## PROBLEM STATEMENT
Quote all lines below exactly. Images stay out.

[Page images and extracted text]
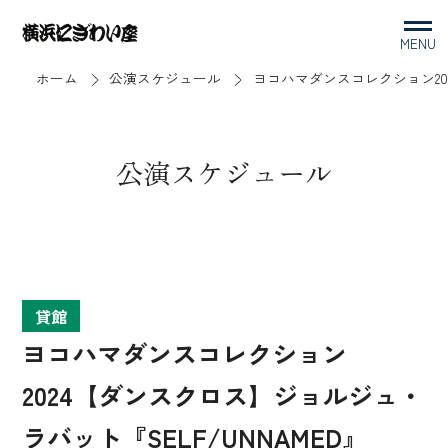
MENU
ホーム
公演スケジュール
ヨコハマダンスコレクション202
公演スケジュール
貸館
ヨコハマダンスコレクション
2024【ダンスクロス】ジョルジュ・
ラバット『SELF/UNNAMED』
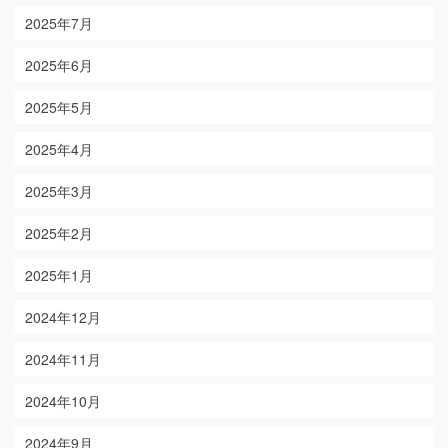
2025年7月
2025年6月
2025年5月
2025年4月
2025年3月
2025年2月
2025年1月
2024年12月
2024年11月
2024年10月
2024年9月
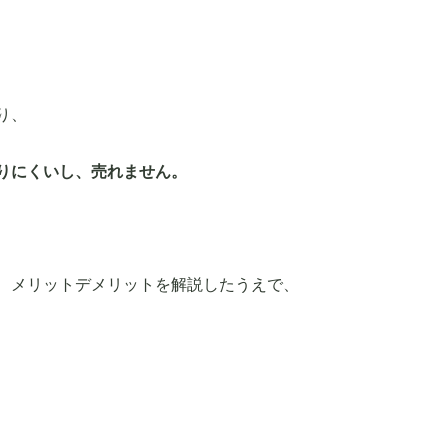
り、
りにくいし、売れません。
、メリットデメリットを解説したうえで、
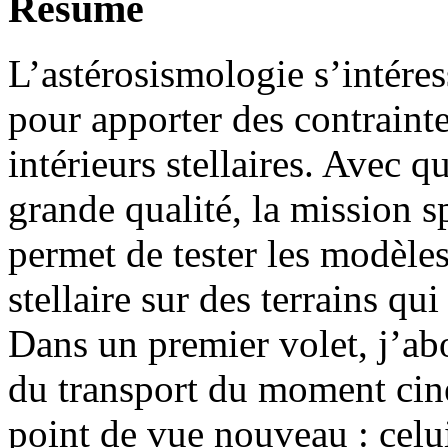
Résumé
L’astérosismologie s’intéres
pour apporter des contrainte
intérieurs stellaires. Avec 
grande qualité, la mission 
permet de tester les modèles
stellaire sur des terrains qui
Dans un premier volet, j’abo
du transport du moment ciné
point de vue nouveau : celui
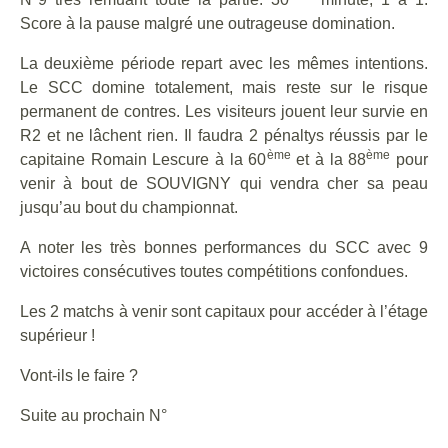
Score à la pause malgré une outrageuse domination.
La deuxième période repart avec les mêmes intentions.
Le SCC domine totalement, mais reste sur le risque
permanent de contres. Les visiteurs jouent leur survie en
R2 et ne lâchent rien. Il faudra 2 pénaltys réussis par le
ème
ème
capitaine Romain Lescure à la 60
et à la 88
pour
venir à bout de SOUVIGNY qui vendra cher sa peau
jusqu’au bout du championnat.
A noter les très bonnes performances du SCC avec 9
victoires consécutives toutes compétitions confondues.
Les 2 matchs à venir sont capitaux pour accéder à l’étage
supérieur !
Vont-ils le faire ?
Suite au prochain N°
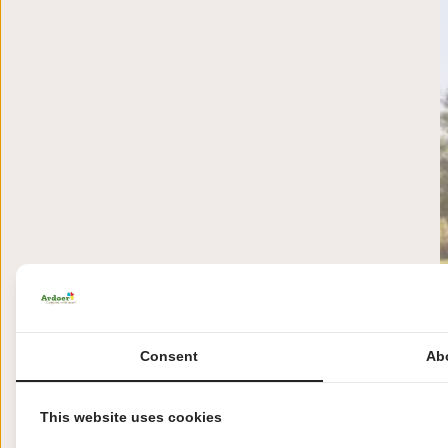
Consent
Ab
This website uses cookies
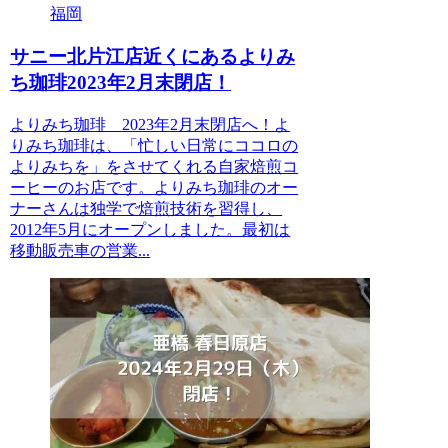
福岡
サニー北片江店近くにあるよりみ
ち珈琲2023年2月末閉店！
よりみち珈琲 2023年2月末閉店へ！よ
りみち珈琲は、「忙しい日常にココロの
よりみちを」をさせてくれる自家焙煎コ
ーヒーのお店です。よりみち珈琲のオー
ナーさんは独学で焙煎技術を習得し、
2012年5月にオープンしました。最初は⁡
移動販売車の営業...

## WRITTEN ANSWER
MENU
ホーム
公演スケジュール
ヨコハマダンスコレクション202
公演スケジュール
貸館
ヨコハマダンスコレクション
2024【ダンスクロス】ジョルジュ・
ラバット『SELF/UNNAMED』
2025年7月
2025年6月
2025年5月
2025年4月
2025年3月
2025年2月
2025年1月
2024年12月
2024年11月
2024年10月
2024年9月
り、
りにくいし、売れません。
、メリットデメリットを解説したうえで、
Résumé
L’astérosismologie s’intéres
pour apporter des contrainte
intérieurs stellaires. Avec 
grande qualité, la mission 
permet de tester les modèles
stellaire sur des terrains qui
Dans un premier volet, j’abo
du transport du moment ciné
point de vue nouveau : celui
Score à la pause malgré une outrageuse domination.
La deuxième période repart avec les mêmes intentions.
Le SCC domine totalement, mais reste sur le risque
permanent de contres. Les visiteurs jouent leur survie en
R2 et ne lâchent rien. Il faudra 2 pénaltys réussis par le
ème
ème
capitaine Romain Lescure à la 60
et à la 88
pour
venir à bout de SOUVIGNY qui vendra cher sa peau
jusqu’au bout du championnat.
A noter les très bonnes performances du SCC avec 9
victoires consécutives toutes compétitions confondues.
Les 2 matchs à venir sont capitaux pour accéder à l’étage
supérieur !
Vont-ils le faire ?
Suite au prochain N°
Consent
Ab
This website uses cookies
福岡
サニー北片江店近くにあるよりみ
ち珈琲2023年2月末閉店！
よりみち珈琲 2023年2月末閉店へ！よ
りみち珈琲は、「忙しい日常にココロの
よりみちを」をさせてくれる自家焙煎コ
ーヒーのお店です。よりみち珈琲のオー
ナーさんは独学で焙煎技術を習得し、
2012年5月にオープンしました。最初は⁡
移動販売車の営業...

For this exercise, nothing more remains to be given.